Scenario: I have a complex Asp.net app serving various units through programmatically constructed control collections in HttpModules. Some of these controls use Asp.NET Ajax.

Across many different units, ScriptResource.axd averages a transfer size of ~27k.

I have a ceiling that only allows ~3k for it.

There definitely isn't time to retrofit all the Ajax functionality with jQuery or hand-rolled js functions or whatnot. We already have the .axd coming over with gzip encoding (uncompressed it's more like 97k). It's often cached, but that doesn't matter: I have to hit a hard, low, externally-imposed limit on first-request total transfer size... markup, scripts, images & all summed up a-la firebug. I've been avoiding the .axds, but there really isn't anywhere else to shave bytes, and I have 24k to go.

Any ideas? Am I sunk?

Possible approaches: I'm not yet using Asp.NET 3.5 SP1's compositescript functionality, but I figure that would only save on request/response headers, and I'm not even sure headers count against me.

I don't have any other ideas other than something radical, like creating a response filter that uses reflection & some dictionaries to figure out what js functions are actually needed,开发者_C百科 and only emit those.
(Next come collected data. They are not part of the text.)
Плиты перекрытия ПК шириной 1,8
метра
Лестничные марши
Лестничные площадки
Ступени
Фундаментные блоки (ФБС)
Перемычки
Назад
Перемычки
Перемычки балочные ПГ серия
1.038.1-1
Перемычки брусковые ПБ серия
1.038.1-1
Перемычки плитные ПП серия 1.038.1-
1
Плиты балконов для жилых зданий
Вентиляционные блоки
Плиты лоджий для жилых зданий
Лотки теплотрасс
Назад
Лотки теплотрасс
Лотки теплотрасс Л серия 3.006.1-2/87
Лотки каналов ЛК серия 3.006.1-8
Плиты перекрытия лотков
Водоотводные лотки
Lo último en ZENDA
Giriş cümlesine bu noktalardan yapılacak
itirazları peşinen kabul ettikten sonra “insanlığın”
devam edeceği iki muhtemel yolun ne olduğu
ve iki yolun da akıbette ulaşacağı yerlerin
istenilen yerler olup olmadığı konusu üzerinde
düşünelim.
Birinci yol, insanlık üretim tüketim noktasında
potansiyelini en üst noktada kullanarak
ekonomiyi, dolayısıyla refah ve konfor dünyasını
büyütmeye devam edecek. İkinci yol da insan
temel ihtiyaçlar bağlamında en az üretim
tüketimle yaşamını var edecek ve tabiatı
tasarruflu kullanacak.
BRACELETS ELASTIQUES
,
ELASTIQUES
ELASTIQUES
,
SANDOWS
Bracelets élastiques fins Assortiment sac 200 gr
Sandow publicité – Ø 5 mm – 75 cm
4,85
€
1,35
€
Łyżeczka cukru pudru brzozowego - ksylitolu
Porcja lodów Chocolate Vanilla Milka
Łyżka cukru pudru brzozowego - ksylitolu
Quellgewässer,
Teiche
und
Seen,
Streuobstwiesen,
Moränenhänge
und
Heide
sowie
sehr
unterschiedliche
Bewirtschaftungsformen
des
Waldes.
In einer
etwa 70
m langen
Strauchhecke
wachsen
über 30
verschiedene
I could cache the resulting list for each unit, since I have a low response time ceiling as well, and I don't think the .axds change from one request to another. Is this feasible? Any other ideas? ...what if I buy beer for the hero with a solution?


Reflection is possibly a good idea. Also, look for parts that are rarely used and find another way around it or operate without that functionality. Also, compress the Ajax scripts as much as you can (YUI Compressor works well for JavaScript).


I totally second Andrew's comment. There are two things that you should do from configuration perspective though.

Gzip (which you have already done) Script Mode = Release (which will get rid of white spaces).

Other than that, there is one more option... and that is to NOT use Microsoft AJAX Library at all. You may choose to write your own library for Ajaxification and use only the things that you want. The question that would still remain is... is it worth the pain? If it is, go for it. keep in mind though, that a lot of pain with writing your own library is not that it is difficult to write. The real headache is to maintain what you write, test it on all the platforms that are available, and fix the bugs... retest...and so on... you get the idea!